RECORDS SUPPLIED —
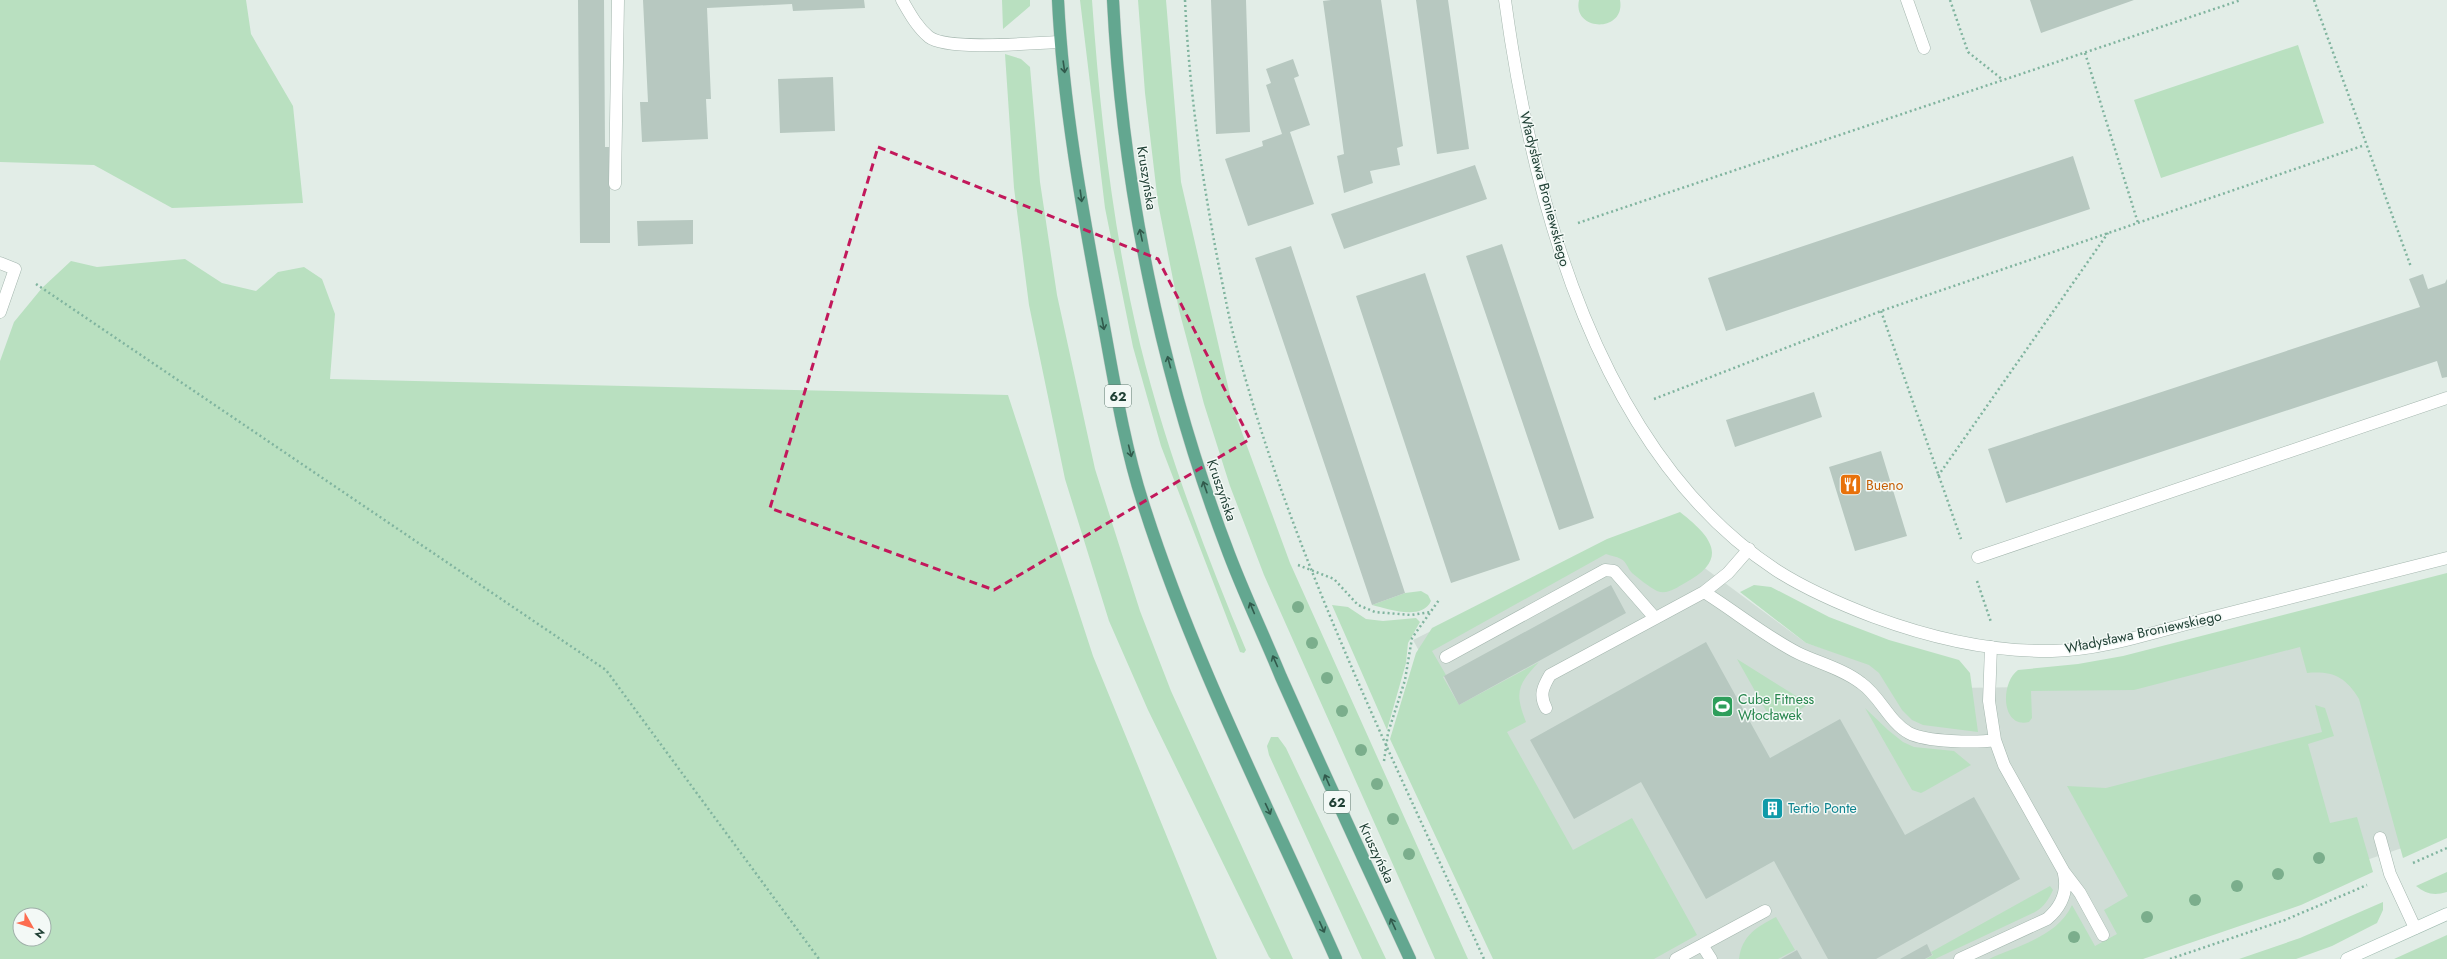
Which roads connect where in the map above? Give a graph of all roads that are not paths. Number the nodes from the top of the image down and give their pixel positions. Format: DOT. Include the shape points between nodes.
graph roads {
  1 [pos="618,0"];
  2 [pos="902,0"];
  3 [pos="1058,0"];
  4 [pos="1113,0"];
  5 [pos="1505,0"];
  6 [pos="1907,0"];
  7 [pos="1060,42"];
  8 [pos="1924,48"];
  9 [pos="615,184"];
  10 [pos="0,263"];
  11 [pos="0,312"];
  12 [pos="2447,398"];
  13 [pos="1749,549"];
  14 [pos="1978,557"];
  15 [pos="2447,558"];
  16 [pos="1704,592"];
  17 [pos="1655,618"];
  18 [pos="1996,648"];
  19 [pos="1446,657"];
  20 [pos="1546,708"];
  21 [pos="1996,740"];
  22 [pos="2380,838"];
  23 [pos="2064,872"];
  24 [pos="1765,911"];
  25 [pos="2447,914"];
  26 [pos="2415,928"];
  27 [pos="2104,935"];
  28 [pos="1702,945"];
  29 [pos="1336,959"];
  30 [pos="1410,959"];
  31 [pos="1676,959"];
  32 [pos="1711,959"];
  33 [pos="1960,959"];
  34 [pos="2347,959"];
  1 -- 9 [label="street"];
  2 -- 7 [label="street" via="914,22 930,38 955,45"];
  3 -- 7 [label="main road, 62"];
  30 -- 4 [label="main road, Kruszyńska / 62, one-way" via="1321,768 1250,603 1226,546 1194,455 1164,346 1134,199 1116,64"];
  5 -- 13 [label="street, Władysława Broniewskiego" via="1524,111 1554,231 1586,320 1605,362 1652,444 1681,481 1726,529"];
  6 -- 8 [label="street"];
  7 -- 29 [label="main road, 62, one-way" via="1085,224 1125,433 1142,501 1202,664"];
  10 -- 11 [label="street" via="15,269"];
  12 -- 14 [label="street"];
  13 -- 16 [label="street" via="1728,573"];
  13 -- 18 [label="street, Władysława Broniewskiego" via="1776,570 1845,605 1935,636"];
  15 -- 18 [label="street, Władysława Broniewskiego" via="2100,644 2054,651"];
  16 -- 17 [label="street"];
  16 -- 21 [label="street" via="1797,652 1860,682 1874,692 1898,725 1910,733 1978,743"];
  17 -- 19 [label="street" via="1614,571 1604,570"];
  17 -- 20 [label="street" via="1550,675 1542,688 1542,701"];
  18 -- 21 [label="street" via="1989,700"];
  21 -- 23 [label="street" via="2004,765"];
  22 -- 26 [label="street" via="2390,874"];
  23 -- 27 [label="street" via="2080,893"];
  23 -- 33 [label="street" via="2067,885 2056,912 2047,919"];
  24 -- 28 [label="street"];
  25 -- 26 [label="street"];
  26 -- 34 [label="street"];
  28 -- 31 [label="street"];
  28 -- 32 [label="street"];
}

EXERCISE PROMPT —
Whenever the word "roads" appears in a line of the listing, report that line.

RESPONSE TO THE TASK —
Which roads connect where in the map above? Give a graph of all roads that are not paths. Number the nodes from the top of the image down and give their pixel positions. Format: DOT. Include the shape points between nodes.
graph roads {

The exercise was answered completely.